Can you write out the excerpt below on gender-based violence in fragile settings in full, word for word?
BEGIN Quoted passage
Working to address gender-based violence in fragile situations

Diana J. Arango's picture
World Bank Senior Gender-Based Violence and Development Specialist Diana J. Arango shares insights into her work to operationalize gender-based violence prevention and response in fragile settings.

Why is gender important for development in environments affected by fragility, conflict and violence (FCV), in the context of your work?

Even though we know that 35% of women in the world have experienced physical or sexual violence at the hand of an intimate partner or sexual violence at the hand of a non-partner, we have yet to fully understand the complexity and different manifestations of gender-based violence (GBV) experienced by women and girls in conflict. 
 
Photo: Shutterstock

We do know that women and girls experience increased violence, because of the breakdown in social fabric that regulates the use of violence, the lack of security and services, and the reality of being forcibly displaced and living in areas where there is no protection. UNHCR estimates that globally, women and girls comprise about half of internally displaced or stateless populations.
END Quoted passage
BEGIN Dataset rows
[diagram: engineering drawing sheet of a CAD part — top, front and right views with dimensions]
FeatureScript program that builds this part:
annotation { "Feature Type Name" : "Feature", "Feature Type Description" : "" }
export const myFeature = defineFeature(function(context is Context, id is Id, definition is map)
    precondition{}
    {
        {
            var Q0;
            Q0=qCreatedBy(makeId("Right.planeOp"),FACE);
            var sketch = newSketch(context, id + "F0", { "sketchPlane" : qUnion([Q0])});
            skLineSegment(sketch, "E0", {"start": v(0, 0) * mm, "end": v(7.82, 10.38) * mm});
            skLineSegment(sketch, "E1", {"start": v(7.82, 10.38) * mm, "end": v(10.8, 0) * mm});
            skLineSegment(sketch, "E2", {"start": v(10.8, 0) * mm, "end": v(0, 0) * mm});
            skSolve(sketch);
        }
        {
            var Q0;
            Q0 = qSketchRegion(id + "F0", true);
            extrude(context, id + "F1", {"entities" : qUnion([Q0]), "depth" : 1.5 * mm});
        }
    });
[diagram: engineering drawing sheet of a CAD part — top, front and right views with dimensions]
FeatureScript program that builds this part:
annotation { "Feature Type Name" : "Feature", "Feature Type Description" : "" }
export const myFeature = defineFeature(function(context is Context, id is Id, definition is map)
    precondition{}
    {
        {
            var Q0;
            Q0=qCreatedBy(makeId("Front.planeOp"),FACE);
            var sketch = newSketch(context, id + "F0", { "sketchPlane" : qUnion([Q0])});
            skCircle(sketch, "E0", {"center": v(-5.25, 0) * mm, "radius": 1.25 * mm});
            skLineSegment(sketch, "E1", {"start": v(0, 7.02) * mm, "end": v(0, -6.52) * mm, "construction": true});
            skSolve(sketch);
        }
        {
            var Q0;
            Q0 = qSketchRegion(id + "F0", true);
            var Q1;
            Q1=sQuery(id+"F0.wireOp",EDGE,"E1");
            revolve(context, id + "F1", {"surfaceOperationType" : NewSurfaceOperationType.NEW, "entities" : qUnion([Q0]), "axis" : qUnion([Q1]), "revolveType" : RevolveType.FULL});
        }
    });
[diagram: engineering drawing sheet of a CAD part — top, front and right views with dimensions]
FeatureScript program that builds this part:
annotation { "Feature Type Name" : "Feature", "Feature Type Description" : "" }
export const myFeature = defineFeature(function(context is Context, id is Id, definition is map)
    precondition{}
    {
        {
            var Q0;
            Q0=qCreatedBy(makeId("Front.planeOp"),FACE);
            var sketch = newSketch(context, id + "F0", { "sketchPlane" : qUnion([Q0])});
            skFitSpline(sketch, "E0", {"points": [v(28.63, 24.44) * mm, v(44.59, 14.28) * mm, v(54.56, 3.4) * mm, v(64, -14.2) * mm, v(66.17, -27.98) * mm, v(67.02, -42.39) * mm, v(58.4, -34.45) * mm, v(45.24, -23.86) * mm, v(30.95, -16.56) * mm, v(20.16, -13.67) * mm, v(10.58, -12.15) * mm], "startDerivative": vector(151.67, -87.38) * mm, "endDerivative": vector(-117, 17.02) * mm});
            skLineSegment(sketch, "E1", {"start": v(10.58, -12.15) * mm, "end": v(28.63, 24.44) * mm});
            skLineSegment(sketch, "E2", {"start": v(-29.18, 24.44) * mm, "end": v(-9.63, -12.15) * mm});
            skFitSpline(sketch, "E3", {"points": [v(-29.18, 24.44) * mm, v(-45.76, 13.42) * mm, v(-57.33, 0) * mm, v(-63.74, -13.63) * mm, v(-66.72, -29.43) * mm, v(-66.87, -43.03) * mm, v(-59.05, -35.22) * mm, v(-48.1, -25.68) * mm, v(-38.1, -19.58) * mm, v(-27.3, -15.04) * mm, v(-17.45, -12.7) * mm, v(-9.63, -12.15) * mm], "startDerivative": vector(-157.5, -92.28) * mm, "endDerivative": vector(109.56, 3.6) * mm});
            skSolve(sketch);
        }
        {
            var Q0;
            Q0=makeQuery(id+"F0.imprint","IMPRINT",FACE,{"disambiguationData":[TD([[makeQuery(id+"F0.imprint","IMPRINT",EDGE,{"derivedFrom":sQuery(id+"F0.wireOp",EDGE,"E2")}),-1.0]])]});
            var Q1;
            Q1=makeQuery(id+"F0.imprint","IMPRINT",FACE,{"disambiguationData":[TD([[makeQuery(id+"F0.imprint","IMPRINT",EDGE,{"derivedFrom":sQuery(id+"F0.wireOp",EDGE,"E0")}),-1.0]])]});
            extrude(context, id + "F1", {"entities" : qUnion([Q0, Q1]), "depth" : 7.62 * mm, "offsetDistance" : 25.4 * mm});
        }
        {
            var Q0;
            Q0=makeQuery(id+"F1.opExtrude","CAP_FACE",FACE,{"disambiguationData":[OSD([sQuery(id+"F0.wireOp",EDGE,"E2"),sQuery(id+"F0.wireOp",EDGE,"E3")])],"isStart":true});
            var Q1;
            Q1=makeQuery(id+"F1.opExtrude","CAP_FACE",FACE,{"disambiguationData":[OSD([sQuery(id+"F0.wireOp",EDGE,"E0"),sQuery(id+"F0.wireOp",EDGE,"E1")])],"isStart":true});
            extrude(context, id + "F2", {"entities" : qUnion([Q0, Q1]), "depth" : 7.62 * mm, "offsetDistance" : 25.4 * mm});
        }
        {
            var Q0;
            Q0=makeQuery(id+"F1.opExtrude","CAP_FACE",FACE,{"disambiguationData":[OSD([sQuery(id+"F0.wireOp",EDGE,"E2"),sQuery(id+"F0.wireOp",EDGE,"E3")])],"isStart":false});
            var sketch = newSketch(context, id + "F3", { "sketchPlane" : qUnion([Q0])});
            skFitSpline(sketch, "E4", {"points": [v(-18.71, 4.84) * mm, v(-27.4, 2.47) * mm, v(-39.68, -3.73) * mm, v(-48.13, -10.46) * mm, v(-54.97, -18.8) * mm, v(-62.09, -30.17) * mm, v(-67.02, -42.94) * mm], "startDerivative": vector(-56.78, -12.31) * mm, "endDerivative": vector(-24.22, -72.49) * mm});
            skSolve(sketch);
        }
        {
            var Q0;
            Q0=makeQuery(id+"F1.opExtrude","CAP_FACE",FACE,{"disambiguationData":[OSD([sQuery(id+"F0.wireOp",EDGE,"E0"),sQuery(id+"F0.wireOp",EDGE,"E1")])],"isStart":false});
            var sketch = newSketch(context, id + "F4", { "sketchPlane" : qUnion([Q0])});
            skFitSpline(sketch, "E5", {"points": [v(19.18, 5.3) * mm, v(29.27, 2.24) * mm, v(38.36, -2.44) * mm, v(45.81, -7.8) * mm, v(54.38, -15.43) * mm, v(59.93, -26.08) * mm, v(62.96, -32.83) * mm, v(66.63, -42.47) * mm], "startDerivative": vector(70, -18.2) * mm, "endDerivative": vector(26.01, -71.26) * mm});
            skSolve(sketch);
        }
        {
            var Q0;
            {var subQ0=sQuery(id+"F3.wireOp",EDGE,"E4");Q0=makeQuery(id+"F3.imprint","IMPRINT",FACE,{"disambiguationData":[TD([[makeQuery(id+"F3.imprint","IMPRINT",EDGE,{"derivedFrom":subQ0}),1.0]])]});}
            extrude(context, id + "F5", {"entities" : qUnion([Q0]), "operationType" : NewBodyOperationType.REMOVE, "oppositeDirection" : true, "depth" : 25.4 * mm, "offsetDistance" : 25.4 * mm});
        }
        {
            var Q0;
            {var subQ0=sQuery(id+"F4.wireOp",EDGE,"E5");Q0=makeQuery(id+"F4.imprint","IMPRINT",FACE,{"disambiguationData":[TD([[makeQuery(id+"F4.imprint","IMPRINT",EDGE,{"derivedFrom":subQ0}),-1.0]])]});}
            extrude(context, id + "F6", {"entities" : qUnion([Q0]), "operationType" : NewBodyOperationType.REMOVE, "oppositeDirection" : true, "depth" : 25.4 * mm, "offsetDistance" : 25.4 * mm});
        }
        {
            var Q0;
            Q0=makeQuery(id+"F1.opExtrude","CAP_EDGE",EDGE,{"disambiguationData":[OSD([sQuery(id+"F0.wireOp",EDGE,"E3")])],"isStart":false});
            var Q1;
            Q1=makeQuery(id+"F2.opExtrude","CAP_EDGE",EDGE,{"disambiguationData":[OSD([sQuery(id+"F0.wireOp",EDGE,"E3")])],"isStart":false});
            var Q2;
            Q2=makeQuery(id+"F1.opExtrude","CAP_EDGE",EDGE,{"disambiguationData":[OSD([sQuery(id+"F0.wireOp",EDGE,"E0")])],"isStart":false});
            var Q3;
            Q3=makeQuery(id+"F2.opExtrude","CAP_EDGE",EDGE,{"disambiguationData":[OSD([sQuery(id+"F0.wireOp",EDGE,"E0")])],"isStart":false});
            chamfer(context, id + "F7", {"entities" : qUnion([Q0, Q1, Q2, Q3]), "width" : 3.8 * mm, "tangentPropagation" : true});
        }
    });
END Dataset rows
§ **Answer for this exercise**
Working to address gender-based violence in fragile situations

Diana J. Arango's picture
World Bank Senior Gender-Based Violence and Development Specialist Diana J. Arango shares insights into her work to operationalize gender-based violence prevention and response in fragile settings.

Why is gender important for development in environments affected by fragility, conflict and violence (FCV), in the context of your work?

Even though we know that 35% of women in the world have experienced physical or sexual violence at the hand of an intimate partner or sexual violence at the hand of a non-partner, we have yet to fully understand the complexity and different manifestations of gender-based violence (GBV) experienced by women and girls in conflict. 
 
Photo: Shutterstock

We do know that women and girls experience increased violence, because of the breakdown in social fabric that regulates the use of violence, the lack of security and services, and the reality of being forcibly displaced and living in areas where there is no protection. UNHCR estimates that globally, women and girls comprise about half of internally displaced or stateless populations.